MARKETING: In October, Motorola unveiled a campaign for the "first phone with social skills," comically portraying the chaos of social networking, before the Cliq comes to the rescue and streamlines the process.
TEA LEAVES: Should do well within T-Mobile's base. "Motoblur is really impressive," said Current Analysis analyst Brad Akyuz. "It caters perfectly to T-Mobile's young demographic."
BUZZ: The Hero wins on hardware, and a customizable, proprietary user interface called HTC Sense. The third Android device to hit the market, reviews called it the most solid Android phone to date.
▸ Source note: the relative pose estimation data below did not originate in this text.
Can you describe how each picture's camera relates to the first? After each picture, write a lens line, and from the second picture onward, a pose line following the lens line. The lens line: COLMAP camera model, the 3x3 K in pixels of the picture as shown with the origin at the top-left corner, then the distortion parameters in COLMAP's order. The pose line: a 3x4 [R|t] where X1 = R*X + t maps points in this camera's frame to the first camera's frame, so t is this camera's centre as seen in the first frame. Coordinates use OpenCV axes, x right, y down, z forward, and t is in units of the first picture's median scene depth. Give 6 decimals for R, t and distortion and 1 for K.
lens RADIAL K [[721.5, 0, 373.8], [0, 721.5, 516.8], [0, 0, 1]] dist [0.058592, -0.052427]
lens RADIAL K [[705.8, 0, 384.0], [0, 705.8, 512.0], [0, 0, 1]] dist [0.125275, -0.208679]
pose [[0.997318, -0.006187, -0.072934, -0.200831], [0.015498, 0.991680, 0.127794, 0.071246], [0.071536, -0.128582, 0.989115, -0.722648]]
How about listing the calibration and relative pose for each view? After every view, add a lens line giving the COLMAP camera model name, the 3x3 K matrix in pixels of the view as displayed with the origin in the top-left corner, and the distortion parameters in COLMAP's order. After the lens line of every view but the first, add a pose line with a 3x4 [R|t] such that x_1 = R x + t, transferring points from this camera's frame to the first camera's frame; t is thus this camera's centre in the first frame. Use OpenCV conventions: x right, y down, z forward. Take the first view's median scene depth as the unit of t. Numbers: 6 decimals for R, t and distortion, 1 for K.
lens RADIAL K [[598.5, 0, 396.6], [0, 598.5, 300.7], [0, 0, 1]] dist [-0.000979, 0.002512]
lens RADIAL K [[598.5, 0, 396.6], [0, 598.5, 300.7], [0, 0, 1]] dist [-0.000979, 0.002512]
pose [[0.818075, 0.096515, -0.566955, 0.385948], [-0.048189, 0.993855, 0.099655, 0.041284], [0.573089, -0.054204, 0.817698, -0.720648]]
But that billing was short-lived; weeks later, Droid emerged and took its bow as the best Android device.
MARKETING: HTC two weeks ago launched its inaugural branding campaign, showcasing a series of handsets, including the Hero, its flagship device. Expect message bombardment: the handset maker expects the average adult to see its advertising roughly 37 times through year-end, compared to a typical average of three times for a campaign of a similar duration. The "You" campaign promotes the idea of customization and personalization. "A phone that gets you" is the tagline.
TEA LEAVES: Hero was Sprint's top-selling device, according to Avian Securities' October store survey, boding well for continuing momentum into the holidays. But Mr. Akyuz notes that it could see competition from the Android-based Samsung Moment which shipped this month.
All prices assume new activation, a two-year contract with carrier and after rebate.